Concerns have been raised that private members’ bills are creating laws with less rigorous scrutiny, and that the government is using this to cut corners. Which is pretty much a big “well, yeah – obviously.” Private members’ bills are not drafted with the assistance of the Department of Justice, but rather by some underpaid clerks in the Library of Parliament, and the time allotted for debate is really limited – two hours per stage in the Commons, and maybe two committee meetings. And yes, the government has been taking advantage of this fact, but for a number of reasons. Sometimes that advantage is tactical – if it’s a PMB and not a government bill, it’s open for a free vote so you can get some opposition MPs onside as they (normally) won’t be whipped on it. If those free votes can sow some division, as with the long-gun registry bill in the previous parliament, so much the better. Sometimes it is genuinely an idea from the backbenches that the government likes, which I suspect the masked rioter bill was after it tapped into some good old-fashioned populist outrage after incidents like the Stanley Cup riots in Vancouver. But this having been said, I doubt that it’s often being done for the sake of less oversight and debate considering the speed with which these bills proceed, and no, not every bill or motion from a government backbencher is a backdoor attempt by the government to do something (like the Woodworth abortion motion, so stop insisting that it is. Seriously – just stop). A large part of the problem, however, stems from the fact that MPs are conflating their own roles, and they like to think of themselves as American-style lawmakers, and certain opposition parties – like the NDP in particular – like to use their private members’ business to advance party goals rather than the personal policy hobbyhorses of their MPs, like PMBs are intended to do. We need to be mindful that MPs are not there make laws, but are rather to hold those who do to account, and that has been eroded. PMBs are supposed to be limited in scope and effect because it’s not an MP’s job to make laws. When this role becomes conflated, problems like this one start creeping into the system.
The government’s support for the aforementioned PMB on banning being masked in a riot has now seen them double the proposed penalty to ten years in prison, and of course, since they are backing it with their majority, it will pass, never mind the fact that it’s unnecessary legislation designed to look like it’s getting tough on rioters.
This young man from Nova Scotia talks about how the government’s decision to make pardons harder to get is making it impossible for him to move forward with his life, which is what they were warned about, and showcases the illogic of such a move.
John Baird personally intervened on behalf of a Jewish group he’s close to and secured for them a million dollar grant to expand a social hall, even though federal bureaucrats said the project didn’t actually meet their funding criteria.

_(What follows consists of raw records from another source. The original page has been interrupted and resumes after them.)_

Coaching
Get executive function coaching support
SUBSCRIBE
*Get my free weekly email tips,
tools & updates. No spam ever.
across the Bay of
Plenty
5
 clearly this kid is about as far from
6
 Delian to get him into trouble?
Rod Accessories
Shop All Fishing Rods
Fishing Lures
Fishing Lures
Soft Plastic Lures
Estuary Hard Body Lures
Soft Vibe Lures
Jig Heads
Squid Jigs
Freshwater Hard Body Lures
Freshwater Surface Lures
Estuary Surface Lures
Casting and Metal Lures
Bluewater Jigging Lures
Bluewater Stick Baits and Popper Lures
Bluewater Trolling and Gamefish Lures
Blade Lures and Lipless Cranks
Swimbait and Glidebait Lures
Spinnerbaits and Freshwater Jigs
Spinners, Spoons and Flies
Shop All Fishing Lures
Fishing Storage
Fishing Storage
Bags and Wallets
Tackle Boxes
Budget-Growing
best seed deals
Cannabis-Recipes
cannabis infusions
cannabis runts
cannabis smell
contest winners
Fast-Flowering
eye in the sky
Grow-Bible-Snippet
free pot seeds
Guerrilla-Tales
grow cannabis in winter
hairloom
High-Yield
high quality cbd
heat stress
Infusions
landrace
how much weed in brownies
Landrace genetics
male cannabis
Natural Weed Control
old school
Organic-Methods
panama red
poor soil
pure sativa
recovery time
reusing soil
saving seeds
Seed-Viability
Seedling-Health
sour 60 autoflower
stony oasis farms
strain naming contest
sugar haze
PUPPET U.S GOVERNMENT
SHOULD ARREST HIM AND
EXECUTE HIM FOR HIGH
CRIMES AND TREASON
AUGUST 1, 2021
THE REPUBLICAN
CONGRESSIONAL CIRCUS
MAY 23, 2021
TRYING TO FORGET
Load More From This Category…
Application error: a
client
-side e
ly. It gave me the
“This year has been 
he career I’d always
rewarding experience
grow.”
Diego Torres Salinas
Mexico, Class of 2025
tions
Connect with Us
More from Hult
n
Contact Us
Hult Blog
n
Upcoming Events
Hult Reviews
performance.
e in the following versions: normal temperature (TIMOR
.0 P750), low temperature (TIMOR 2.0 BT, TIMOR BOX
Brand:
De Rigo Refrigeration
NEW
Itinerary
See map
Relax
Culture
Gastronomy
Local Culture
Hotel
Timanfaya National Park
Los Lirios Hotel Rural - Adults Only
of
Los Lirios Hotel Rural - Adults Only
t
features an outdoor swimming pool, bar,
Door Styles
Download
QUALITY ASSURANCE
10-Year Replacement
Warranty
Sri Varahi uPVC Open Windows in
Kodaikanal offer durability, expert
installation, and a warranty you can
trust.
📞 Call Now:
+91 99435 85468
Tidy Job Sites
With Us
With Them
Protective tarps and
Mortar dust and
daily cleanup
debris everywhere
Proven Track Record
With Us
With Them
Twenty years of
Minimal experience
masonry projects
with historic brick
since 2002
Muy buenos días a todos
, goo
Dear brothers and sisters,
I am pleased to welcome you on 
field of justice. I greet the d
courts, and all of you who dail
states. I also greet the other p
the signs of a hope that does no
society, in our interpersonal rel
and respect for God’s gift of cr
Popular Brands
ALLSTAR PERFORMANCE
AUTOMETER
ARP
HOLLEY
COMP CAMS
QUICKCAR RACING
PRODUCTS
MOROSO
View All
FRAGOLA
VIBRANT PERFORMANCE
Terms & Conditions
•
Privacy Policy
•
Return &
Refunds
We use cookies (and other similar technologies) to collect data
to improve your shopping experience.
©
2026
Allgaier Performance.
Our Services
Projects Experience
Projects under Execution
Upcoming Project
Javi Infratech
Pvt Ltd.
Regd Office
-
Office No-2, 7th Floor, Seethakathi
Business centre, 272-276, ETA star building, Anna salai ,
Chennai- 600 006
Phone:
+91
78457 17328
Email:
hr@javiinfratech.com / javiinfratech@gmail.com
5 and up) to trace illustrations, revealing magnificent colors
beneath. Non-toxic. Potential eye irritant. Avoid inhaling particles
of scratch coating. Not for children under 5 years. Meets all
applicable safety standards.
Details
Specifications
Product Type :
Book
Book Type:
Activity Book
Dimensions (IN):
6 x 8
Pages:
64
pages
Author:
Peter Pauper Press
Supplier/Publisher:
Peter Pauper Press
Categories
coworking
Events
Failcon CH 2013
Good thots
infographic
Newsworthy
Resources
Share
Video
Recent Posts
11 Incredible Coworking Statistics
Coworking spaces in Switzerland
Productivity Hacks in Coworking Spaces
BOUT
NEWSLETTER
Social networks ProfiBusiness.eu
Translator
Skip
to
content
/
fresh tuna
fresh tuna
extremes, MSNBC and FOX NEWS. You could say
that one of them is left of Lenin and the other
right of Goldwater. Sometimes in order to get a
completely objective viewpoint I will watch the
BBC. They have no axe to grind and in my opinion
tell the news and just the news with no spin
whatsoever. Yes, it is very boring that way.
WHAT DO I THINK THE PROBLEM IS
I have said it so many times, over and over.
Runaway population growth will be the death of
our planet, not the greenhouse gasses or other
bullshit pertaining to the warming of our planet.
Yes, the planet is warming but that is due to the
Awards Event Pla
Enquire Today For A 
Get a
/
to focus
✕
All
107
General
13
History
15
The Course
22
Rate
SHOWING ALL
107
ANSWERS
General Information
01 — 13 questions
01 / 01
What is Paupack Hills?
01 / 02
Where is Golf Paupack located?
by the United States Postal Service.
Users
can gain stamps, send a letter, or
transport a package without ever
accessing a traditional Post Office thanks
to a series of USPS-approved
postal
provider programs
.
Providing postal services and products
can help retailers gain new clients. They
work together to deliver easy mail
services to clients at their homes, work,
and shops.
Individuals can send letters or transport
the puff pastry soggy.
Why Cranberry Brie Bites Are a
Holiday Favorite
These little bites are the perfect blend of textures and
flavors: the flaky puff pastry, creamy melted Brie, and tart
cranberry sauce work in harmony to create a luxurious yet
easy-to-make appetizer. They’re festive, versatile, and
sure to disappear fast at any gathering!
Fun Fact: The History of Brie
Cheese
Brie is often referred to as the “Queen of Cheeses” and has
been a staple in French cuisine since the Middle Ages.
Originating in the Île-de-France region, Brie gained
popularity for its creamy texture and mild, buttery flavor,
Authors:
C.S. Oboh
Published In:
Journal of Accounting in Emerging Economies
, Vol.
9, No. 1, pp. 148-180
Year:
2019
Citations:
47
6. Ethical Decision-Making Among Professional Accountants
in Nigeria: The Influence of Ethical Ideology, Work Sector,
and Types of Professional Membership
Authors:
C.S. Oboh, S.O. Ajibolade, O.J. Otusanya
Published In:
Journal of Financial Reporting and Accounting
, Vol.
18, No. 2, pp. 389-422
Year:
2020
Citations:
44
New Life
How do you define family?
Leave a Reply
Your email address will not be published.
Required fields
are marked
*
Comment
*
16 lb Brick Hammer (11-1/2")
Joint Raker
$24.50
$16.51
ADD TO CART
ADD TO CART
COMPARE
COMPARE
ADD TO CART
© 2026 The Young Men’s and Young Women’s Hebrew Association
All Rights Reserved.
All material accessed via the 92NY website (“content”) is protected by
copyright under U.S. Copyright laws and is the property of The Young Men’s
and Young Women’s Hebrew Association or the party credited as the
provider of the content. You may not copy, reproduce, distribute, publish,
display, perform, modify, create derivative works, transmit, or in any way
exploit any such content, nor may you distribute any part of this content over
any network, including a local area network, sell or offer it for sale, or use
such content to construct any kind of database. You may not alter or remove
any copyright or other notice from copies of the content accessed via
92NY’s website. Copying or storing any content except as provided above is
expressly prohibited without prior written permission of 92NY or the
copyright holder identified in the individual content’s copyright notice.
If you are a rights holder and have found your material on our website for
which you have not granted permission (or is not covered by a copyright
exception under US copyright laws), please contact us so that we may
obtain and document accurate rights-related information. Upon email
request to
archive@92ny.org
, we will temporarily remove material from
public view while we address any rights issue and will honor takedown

Guess what will top Question Period for the next week.
What’s that? The Department of National Defence low-balled the true costs of the Libya mission? You don’t say!
Despite Harper’s unwavering pledge to defend the Arctic when he was first elected, the Canadian Forces continue to be plagued by critical equipment shortfalls for the region, including things as basic as parkas. This revelation after we find that the “slushbreaker” patrol vessels are being further delayed, and the government still hasn’t signed the contract to complete the RADARSAT constellation, which is about Arctic surveillance.
The trail of “Pierre Poutine” shows that the IP address he used wasn’t the one associated with the Marty Burke campaign in Guelph, for what it’s worth.
And the letter about Helena Guergis that was sent to the Ethics Commissioner that precipitated her political demise has been released, and says nothing about busty hookers and cocaine, but rather promises to advance some personal business interests, which isn’t nearly as sexy.